> Alex Leverington writes:
> This is much the same thing.  It's open source.  Get
> over it.  If
> someone wants to use it, that's good.  If they're
> willing to talk with
> the people who invented it, then that's *great*.

Riiight... that's why we usually see people putting stuff in public domain - no 
? or in BSD - no ? 

Ok, so how much code are Linus & Co. are willing to put up in open ? Hell, I 
consider it as a black hole - stuff goes in but doesn't come out. Ask the *BSD 
guys. They take stuff and make changes GPL only. As a result the original 
contributors are left with a very bad taste. It's right in legal sense, but 
_NOT_ in good faith.

If ZFS etc is (dual) licensed as CDDL+GPL, what is to say that other people 
won't make changes GPL only ?

> How or even if Sun is able to make a profit on this
> stuff is really
> not this group's concern.  It's something for
> executives and
> stockholders to examine, not OpenSolaris developers.
>  That part is
> ust off-topic.

Umm.. It *is* a concern. The code we're looking at didn't just appear out of 
thin air. Sun provides an environment where such things were developed and 
contributed to community.

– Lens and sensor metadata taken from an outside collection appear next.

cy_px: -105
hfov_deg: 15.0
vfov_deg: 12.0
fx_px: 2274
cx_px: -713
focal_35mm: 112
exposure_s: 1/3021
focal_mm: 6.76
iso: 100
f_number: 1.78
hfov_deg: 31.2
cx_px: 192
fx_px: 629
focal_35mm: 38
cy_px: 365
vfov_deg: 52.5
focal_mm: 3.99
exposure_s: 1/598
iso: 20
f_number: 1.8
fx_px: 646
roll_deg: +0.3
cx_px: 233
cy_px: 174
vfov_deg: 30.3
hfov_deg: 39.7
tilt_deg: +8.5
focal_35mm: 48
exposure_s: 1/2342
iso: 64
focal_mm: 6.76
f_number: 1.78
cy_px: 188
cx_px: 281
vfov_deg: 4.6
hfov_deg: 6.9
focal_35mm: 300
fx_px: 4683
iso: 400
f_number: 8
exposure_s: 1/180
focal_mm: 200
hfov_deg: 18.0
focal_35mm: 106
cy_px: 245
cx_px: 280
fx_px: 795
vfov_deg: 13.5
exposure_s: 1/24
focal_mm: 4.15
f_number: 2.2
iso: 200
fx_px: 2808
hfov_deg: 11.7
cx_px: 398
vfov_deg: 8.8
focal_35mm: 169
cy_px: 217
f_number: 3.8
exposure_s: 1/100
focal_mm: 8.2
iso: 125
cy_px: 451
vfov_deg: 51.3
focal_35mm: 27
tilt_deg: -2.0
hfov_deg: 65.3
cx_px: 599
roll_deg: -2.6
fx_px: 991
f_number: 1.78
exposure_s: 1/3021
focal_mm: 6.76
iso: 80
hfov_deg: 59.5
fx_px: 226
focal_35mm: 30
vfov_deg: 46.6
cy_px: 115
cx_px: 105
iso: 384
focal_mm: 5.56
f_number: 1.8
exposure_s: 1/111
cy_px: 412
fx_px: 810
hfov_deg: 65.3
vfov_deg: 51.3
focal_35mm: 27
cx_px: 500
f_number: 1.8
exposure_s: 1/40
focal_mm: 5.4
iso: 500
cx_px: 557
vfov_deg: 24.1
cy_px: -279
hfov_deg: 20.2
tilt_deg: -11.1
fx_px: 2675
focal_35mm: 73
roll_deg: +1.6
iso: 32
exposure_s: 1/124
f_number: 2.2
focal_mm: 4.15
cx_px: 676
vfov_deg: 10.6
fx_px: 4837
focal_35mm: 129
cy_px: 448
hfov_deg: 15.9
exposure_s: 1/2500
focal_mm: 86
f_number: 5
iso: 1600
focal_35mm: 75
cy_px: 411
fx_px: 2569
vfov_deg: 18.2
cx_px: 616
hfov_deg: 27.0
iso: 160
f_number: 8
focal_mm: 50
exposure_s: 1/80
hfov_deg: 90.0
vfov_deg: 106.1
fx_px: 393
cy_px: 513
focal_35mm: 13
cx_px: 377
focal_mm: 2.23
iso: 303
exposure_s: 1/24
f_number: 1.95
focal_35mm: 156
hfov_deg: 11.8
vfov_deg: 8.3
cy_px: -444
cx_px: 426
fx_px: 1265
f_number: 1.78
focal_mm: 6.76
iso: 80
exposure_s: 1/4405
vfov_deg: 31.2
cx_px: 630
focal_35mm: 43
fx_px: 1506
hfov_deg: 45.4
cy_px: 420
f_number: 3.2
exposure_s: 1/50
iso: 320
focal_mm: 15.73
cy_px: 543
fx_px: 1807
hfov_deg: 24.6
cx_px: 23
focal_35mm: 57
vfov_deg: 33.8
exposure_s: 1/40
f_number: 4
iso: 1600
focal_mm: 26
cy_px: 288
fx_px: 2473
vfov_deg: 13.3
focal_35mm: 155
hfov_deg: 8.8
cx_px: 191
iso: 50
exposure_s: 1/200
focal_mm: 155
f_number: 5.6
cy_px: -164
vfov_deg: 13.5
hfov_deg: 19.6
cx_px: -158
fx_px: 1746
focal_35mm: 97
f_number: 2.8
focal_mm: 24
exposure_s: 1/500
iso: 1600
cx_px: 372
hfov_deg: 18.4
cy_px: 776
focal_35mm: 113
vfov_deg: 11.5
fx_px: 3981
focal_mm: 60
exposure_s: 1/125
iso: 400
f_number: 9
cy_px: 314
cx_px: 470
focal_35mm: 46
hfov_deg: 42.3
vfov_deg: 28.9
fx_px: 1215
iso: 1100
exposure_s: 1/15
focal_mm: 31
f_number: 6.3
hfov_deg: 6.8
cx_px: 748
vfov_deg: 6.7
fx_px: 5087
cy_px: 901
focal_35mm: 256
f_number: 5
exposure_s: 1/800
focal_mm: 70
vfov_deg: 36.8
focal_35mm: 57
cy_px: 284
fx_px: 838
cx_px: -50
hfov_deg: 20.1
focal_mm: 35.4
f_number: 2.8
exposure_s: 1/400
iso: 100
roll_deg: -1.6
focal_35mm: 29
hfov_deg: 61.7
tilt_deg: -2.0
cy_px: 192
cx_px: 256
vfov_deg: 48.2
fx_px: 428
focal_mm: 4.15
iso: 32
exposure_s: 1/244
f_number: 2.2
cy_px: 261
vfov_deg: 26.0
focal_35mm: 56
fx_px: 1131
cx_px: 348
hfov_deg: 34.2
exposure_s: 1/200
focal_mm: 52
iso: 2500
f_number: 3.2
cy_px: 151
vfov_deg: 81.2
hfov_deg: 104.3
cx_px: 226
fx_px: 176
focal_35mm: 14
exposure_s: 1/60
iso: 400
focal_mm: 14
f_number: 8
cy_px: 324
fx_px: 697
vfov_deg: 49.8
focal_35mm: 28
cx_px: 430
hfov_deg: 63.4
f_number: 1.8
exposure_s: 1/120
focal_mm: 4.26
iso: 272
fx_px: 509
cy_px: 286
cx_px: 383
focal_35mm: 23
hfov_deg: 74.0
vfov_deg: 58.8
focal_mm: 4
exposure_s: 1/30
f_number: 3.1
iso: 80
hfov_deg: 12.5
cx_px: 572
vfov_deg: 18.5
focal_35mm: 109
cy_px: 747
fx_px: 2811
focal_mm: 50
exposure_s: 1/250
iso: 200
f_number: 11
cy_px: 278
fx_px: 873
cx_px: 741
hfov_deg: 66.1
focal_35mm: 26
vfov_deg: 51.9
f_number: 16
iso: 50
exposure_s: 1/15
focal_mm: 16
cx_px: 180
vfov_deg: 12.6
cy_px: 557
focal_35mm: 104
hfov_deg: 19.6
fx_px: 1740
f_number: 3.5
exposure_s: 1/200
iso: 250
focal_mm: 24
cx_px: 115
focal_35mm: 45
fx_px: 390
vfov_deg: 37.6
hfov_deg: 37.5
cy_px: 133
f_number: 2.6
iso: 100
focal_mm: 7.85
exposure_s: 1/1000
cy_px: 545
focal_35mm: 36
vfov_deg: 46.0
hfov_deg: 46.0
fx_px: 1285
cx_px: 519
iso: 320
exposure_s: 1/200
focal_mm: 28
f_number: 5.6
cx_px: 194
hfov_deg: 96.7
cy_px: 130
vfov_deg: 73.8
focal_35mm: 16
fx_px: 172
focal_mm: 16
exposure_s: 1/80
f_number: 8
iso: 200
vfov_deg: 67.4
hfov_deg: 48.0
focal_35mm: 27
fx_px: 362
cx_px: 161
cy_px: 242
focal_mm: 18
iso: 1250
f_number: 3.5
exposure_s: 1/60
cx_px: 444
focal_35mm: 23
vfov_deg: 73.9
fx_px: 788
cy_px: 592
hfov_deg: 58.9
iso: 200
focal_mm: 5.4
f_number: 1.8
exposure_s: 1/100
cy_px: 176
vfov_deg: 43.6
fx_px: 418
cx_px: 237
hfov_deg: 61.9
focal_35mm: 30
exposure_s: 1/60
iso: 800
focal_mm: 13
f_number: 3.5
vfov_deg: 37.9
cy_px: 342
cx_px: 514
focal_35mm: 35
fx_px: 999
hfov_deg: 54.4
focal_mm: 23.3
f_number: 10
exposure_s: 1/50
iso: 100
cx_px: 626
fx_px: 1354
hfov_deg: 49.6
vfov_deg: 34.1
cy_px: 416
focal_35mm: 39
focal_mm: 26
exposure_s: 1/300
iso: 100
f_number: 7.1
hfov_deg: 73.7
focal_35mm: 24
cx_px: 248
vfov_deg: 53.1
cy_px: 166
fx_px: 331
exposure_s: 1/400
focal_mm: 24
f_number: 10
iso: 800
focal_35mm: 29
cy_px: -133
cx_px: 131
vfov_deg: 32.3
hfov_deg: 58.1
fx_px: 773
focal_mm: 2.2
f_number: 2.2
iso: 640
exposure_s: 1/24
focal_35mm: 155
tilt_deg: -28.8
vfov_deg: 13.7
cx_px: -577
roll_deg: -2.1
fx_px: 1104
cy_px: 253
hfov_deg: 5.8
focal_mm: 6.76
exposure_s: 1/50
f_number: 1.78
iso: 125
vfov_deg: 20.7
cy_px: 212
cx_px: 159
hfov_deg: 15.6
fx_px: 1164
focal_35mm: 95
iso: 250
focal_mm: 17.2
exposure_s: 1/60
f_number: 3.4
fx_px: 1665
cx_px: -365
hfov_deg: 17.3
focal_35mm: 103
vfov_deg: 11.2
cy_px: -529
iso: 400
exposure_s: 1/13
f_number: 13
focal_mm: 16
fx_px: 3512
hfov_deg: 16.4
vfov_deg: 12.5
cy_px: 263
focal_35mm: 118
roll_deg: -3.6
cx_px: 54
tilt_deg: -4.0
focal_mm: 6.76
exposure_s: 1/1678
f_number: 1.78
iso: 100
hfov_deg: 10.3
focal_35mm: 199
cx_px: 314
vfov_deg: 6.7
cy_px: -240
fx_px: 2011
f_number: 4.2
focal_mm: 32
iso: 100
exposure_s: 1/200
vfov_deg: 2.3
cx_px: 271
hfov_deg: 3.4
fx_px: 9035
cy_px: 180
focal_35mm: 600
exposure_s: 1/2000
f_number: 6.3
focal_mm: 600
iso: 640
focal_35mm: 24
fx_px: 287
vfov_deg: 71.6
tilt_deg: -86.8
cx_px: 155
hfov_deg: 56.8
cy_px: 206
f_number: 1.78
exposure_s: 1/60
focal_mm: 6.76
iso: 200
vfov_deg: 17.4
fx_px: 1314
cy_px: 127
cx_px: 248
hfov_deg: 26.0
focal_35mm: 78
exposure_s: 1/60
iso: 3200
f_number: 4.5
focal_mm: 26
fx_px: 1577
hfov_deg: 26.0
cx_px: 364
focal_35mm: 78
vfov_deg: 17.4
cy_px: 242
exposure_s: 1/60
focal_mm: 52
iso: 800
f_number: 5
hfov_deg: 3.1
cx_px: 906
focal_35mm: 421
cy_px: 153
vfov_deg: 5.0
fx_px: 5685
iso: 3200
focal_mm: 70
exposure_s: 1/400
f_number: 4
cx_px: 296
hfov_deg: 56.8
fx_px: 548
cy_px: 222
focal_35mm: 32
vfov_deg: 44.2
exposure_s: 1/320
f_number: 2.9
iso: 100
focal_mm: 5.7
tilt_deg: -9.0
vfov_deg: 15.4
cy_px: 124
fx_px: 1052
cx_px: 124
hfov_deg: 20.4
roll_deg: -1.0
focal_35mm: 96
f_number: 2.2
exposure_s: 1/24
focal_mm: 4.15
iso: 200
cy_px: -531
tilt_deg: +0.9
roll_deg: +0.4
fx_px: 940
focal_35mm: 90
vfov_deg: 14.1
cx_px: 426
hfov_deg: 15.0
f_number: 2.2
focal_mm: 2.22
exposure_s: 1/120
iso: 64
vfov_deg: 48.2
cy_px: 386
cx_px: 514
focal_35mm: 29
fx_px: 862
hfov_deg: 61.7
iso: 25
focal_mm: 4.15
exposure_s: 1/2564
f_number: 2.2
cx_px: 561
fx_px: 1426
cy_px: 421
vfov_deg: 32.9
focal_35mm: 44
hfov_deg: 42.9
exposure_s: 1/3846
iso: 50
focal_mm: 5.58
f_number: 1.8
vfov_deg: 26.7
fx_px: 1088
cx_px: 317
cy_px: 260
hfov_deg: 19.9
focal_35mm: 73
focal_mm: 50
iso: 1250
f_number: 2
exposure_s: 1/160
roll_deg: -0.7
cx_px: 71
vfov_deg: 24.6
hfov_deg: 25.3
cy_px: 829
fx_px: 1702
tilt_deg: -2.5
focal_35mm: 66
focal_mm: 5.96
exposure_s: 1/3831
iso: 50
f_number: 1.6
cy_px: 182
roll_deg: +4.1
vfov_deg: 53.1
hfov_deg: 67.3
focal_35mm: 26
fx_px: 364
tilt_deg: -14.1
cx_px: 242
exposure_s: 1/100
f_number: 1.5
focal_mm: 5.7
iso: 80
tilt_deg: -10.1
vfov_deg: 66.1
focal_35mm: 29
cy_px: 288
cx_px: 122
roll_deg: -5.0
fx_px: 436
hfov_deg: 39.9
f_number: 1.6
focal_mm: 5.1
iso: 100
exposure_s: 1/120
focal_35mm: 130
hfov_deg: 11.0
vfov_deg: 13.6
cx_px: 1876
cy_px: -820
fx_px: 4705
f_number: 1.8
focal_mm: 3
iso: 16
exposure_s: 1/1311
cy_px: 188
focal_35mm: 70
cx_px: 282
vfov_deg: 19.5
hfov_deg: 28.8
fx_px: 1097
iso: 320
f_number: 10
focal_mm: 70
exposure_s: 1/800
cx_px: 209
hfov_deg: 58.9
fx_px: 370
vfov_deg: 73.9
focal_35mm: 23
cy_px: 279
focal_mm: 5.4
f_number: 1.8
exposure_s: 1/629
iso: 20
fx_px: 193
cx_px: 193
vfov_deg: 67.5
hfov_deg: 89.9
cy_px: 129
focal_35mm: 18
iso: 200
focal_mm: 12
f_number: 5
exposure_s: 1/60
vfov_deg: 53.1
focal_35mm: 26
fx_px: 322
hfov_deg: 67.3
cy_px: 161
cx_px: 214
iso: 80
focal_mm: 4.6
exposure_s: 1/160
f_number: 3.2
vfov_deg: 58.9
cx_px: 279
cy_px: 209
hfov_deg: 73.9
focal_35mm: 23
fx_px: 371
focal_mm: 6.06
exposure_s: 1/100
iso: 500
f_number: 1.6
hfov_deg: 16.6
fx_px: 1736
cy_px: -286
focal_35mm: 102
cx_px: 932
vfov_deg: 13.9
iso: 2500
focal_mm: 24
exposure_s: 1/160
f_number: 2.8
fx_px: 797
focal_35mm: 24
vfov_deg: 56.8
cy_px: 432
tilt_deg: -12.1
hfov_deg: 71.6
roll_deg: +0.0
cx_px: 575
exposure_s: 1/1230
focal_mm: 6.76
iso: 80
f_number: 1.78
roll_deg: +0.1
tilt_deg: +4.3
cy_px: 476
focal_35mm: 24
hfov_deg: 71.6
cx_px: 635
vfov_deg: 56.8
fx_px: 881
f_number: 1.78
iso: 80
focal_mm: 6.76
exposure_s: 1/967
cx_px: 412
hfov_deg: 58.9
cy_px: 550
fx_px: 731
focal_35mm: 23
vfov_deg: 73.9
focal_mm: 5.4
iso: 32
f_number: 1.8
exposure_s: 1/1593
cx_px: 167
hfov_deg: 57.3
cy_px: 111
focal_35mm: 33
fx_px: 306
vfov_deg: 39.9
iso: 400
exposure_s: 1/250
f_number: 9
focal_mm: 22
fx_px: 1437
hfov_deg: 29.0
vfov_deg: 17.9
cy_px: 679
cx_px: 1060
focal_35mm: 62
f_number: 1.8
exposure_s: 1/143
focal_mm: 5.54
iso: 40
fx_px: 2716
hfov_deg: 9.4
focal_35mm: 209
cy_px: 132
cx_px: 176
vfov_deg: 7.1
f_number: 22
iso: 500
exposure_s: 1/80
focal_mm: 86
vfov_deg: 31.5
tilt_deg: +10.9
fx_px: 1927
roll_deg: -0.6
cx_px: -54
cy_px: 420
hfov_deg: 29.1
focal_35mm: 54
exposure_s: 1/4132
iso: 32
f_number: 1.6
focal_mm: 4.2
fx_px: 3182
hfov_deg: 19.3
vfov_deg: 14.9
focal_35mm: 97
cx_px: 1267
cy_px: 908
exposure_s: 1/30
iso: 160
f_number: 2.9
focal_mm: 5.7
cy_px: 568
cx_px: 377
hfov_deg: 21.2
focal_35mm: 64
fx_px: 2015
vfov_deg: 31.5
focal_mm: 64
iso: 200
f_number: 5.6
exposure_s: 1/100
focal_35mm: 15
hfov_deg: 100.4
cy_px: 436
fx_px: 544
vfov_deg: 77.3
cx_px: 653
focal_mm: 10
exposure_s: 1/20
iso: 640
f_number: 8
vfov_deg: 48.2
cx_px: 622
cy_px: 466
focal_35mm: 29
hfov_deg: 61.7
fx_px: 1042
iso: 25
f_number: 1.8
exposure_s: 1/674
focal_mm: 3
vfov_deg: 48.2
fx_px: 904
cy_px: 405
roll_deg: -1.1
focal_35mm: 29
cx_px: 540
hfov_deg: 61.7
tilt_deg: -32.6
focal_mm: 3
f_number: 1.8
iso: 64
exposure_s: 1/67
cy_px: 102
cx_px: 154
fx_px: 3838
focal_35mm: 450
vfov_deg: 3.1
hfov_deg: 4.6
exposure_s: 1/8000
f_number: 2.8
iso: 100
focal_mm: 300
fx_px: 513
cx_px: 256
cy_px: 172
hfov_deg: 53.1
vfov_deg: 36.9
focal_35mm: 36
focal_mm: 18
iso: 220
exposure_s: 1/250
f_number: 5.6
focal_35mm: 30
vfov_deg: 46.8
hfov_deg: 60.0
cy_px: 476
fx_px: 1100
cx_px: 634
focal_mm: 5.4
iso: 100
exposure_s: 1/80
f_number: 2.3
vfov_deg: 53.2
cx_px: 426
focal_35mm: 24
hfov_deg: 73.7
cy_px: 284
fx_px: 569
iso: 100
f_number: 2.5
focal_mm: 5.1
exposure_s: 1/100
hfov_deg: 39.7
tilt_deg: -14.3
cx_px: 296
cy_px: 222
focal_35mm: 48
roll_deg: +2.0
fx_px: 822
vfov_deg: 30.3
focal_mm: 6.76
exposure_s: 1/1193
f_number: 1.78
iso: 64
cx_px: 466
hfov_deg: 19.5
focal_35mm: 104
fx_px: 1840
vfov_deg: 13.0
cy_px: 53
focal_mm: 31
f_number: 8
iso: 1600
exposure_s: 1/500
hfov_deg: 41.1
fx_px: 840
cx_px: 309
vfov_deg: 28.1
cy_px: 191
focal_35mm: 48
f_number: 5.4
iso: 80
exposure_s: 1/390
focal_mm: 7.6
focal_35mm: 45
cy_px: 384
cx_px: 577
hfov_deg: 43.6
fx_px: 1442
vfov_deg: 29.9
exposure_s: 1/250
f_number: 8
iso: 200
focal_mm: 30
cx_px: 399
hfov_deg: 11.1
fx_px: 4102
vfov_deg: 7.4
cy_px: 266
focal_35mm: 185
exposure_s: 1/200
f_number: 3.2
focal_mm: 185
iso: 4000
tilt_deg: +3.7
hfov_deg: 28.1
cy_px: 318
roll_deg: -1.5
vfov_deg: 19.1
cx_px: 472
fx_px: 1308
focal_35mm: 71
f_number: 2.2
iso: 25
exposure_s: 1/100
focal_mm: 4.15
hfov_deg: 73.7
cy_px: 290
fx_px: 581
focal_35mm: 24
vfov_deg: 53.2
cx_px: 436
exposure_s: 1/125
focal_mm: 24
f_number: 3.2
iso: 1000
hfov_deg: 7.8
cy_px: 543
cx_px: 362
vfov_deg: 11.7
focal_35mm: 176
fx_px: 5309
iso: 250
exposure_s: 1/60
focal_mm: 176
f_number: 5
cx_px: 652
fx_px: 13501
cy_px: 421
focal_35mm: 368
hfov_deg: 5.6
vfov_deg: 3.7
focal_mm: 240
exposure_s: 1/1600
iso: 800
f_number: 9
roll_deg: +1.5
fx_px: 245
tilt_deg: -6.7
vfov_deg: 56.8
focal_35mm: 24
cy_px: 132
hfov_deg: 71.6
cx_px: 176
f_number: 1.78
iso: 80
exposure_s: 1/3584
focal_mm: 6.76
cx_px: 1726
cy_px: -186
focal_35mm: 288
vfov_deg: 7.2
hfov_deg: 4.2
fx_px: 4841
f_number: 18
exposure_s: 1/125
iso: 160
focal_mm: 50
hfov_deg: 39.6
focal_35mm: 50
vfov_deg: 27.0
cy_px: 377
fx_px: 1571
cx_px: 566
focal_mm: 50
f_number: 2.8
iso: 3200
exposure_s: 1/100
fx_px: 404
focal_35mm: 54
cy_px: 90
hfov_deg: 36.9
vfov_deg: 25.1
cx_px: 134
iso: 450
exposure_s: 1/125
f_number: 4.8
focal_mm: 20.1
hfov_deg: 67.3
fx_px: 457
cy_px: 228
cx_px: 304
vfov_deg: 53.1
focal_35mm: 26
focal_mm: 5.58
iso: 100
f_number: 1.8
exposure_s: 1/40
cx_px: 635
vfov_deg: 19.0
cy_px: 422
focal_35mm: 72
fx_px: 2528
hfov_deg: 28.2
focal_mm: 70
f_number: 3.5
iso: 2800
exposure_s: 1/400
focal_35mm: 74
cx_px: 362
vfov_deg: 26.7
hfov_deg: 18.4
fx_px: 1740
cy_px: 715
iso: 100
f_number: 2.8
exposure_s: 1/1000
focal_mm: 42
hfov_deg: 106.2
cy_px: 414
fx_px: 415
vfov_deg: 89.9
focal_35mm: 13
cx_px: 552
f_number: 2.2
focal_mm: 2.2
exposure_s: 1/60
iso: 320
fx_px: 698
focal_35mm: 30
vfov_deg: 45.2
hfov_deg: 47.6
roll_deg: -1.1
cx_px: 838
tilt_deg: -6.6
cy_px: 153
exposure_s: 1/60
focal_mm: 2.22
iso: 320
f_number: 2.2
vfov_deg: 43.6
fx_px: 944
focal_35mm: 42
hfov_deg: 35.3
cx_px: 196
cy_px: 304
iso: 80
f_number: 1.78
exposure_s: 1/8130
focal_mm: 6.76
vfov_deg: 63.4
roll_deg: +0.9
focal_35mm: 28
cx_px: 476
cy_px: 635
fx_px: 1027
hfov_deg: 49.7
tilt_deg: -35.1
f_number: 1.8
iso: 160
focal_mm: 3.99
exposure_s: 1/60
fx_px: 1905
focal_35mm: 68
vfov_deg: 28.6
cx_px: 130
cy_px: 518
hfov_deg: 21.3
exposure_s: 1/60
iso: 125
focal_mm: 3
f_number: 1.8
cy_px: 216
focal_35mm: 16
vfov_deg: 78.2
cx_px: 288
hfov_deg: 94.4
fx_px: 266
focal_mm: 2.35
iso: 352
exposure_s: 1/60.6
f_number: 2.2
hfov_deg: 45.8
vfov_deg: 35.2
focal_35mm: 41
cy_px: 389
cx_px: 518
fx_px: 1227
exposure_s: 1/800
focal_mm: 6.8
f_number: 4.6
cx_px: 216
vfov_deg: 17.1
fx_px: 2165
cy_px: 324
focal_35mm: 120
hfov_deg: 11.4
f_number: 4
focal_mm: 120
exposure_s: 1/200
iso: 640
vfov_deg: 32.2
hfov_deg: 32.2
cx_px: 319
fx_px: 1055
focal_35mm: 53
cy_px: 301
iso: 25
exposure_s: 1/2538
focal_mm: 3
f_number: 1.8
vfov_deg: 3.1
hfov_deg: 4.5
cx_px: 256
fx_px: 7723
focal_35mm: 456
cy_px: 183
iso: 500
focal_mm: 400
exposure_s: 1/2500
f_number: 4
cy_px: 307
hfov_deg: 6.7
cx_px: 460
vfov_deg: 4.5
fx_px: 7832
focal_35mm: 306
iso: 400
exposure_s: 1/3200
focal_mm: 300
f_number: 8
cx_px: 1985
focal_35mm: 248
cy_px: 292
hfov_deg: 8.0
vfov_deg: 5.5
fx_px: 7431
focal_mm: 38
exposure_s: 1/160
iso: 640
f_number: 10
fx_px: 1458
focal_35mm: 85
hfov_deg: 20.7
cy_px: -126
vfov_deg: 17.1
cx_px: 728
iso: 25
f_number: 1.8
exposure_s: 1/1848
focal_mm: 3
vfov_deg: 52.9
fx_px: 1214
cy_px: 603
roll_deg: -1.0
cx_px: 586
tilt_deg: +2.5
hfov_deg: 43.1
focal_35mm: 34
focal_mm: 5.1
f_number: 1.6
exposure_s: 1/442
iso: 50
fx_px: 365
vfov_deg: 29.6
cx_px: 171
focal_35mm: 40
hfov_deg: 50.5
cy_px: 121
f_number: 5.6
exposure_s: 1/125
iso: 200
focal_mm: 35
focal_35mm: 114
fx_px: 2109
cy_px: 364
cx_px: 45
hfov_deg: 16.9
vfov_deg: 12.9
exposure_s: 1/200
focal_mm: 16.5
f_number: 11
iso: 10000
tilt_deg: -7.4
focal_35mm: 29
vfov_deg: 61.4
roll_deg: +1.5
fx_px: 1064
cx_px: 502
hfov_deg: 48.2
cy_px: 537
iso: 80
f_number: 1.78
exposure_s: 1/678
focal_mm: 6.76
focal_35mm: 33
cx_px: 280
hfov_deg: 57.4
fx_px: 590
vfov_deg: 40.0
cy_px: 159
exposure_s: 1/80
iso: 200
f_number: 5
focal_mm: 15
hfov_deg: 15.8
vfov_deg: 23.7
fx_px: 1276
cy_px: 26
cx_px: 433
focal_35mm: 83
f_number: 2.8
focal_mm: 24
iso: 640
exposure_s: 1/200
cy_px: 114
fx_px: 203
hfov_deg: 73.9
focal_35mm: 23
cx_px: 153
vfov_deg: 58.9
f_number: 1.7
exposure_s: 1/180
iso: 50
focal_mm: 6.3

I AM concerned because if Sun were to do badly, it 
would mean that the *biggest* contributor to open source will go away! And that 
would be a bad thing!

And secondly. It would be IBM making money out of this. Which isn't a bad 
thing, but not good either in the sense that they have yet to contribute 
anything big to community that's not mostly self serving.

If Sun's share-holders tighten the noose - the community, whose majority 
contributors are on Sun payroll, will definitely have something to worry about.